A small STARK-style zero-knowledge virtual machine written in Rust.

toy-zkVM is an educational implementation of a proving pipeline for a tiny virtual machine. It includes a custom assembly-like DSL, a register-based VM, execution trace generation, AIR constraints, Merkle commitments, a Fiat-Shamir transcript, FRI-style low-degree testing, and an end-to-end prover/verifier flow.

The goal of this project is to understand how the main components of a STARK-style zkVM fit together from first principles.


What this project demonstrates

This repository implements a minimal zkVM stack end to end:

  • a tiny assembly-like DSL
  • lexer, parser, and label resolver
  • a register-based virtual machine
  • execution trace generation over a finite field
  • AIR constraints for VM correctness
  • quotient/composition evaluation over a shifted low-degree extension domain
  • Merkle commitments for trace openings
  • Fiat-Shamir transcript for non-interactive challenges
  • FRI-style low-degree testing
  • proof generation and verification tests

High-level pipeline

Source program
    |
    v
Lexer / Parser / Resolver
    |
    v
VM instructions
    |
    v
VM execution
    |
    v
Execution trace
    |
    v
AIR constraints
    |
    v
Composition / quotient evaluations
    |
    v
Merkle commitments + Fiat-Shamir + FRI
    |
    v
Proof
    |
    v
Verifier

At a high level, the prover executes a program, records the VM state at each step, turns the execution into a trace table, checks the trace against AIR constraints, commits to low-degree extensions of the trace, and produces a proof that the trace is consistent with the VM semantics.

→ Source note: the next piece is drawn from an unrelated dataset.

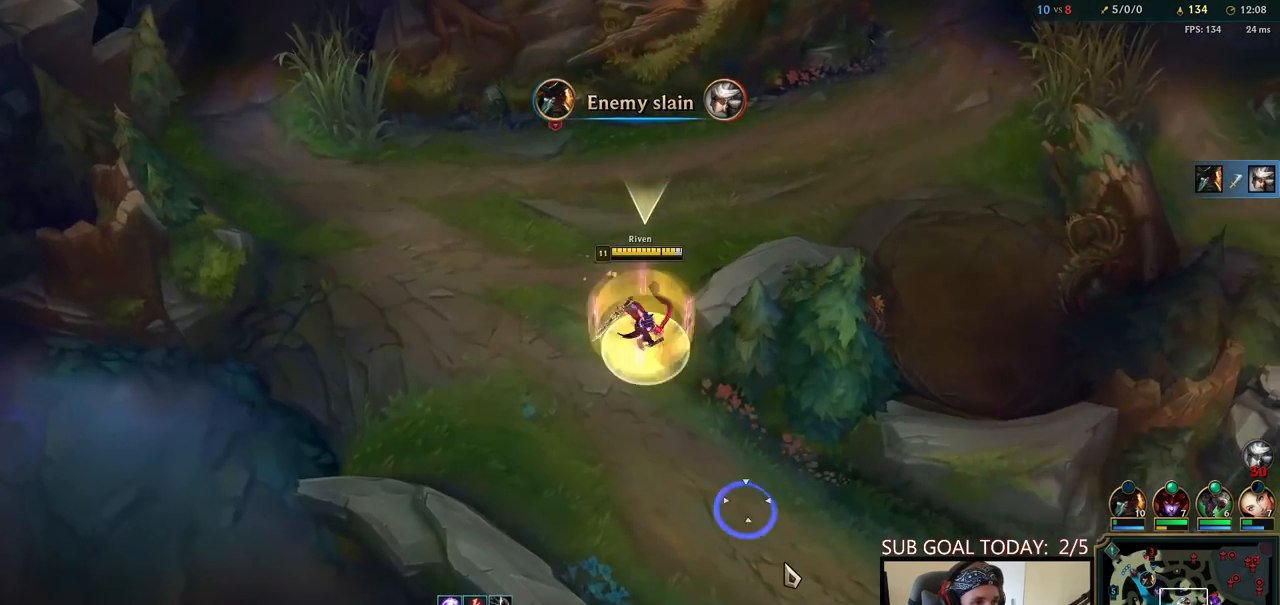
{"keys": ["q", "space"], "mouse": ["right"], "events": [[33, "mouse_right", "up"], [50, "e", "down"], [133, "mouse_right", "down"], [150, "e", "up"], [217, "mouse_right", "up"], [300, "mouse_right", "down"], [333, "q", "down"], [350, "mouse_right", "up"], [383, "q", "up"], [450, "mouse_right", "down"], [450, "q", "down"]]}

The verifier checks Merkle openings, recomputes local constraint evaluations at queried positions, and verifies the FRI proof.


Main modules

Module Purpose
src/dsl Lexer, parser, AST, and label resolver for the toy DSL
src/vm Instruction set, VM execution, and execution-row generation
src/air Generic AIR abstractions and trace-table representation
src/backend Merkle tree, Fiat-Shamir transcript, and FRI backend
src/zkvm Public parameters, prover, verifier, and VM AIR constraints
src/examples Fibonacci examples and demo computations
tests End-to-end tests for the DSL, VM, AIR, and proof pipeline

The toy VM

  • four registers: r0, r1, r2, r3
  • a program counter: pc
  • a halt flag: halted
  • a small instruction set
  • execution rows that can be converted into an AIR trace

All register values are represented as field elements in the proving system.


Instruction set

Instruction Meaning
const rX, c Set register rX := c, then increment pc
mov rX, rY Copy rY into rX, then increment pc
add rX, rY Set rX := rX + rY, then increment pc
sub rX, rY Set rX := rX - rY, then increment pc
jmp L Jump to label L
jnz rX, L Jump to label L if rX != 0; otherwise continue
halt Halt execution

Example DSL program

This program computes a Fibonacci-style loop using the four VM registers.

const r0, 0
const r1, 1
const r3, 20

loop:
mov r2, r1
add r1, r0
mov r0, r2
const r2, 1
sub r3, r2
jnz r3, loop
halt

Informally:

  • r0 stores the previous Fibonacci value
  • r1 stores the current Fibonacci value
  • r2 is temporary storage
  • r3 is the loop counter
  • jnz r3, loop keeps the loop running while the counter is nonzero

The VM executes this program, records each step, pads the trace to a power-of-two length, and then proves that the trace satisfies the VM AIR.


What is being proven?

The prover shows that a committed execution trace is valid with respect to the VM AIR.

In other words, the proof is meant to show:

“I know a VM execution trace that starts from the expected initial state and follows the instruction semantics of this VM until it halts.”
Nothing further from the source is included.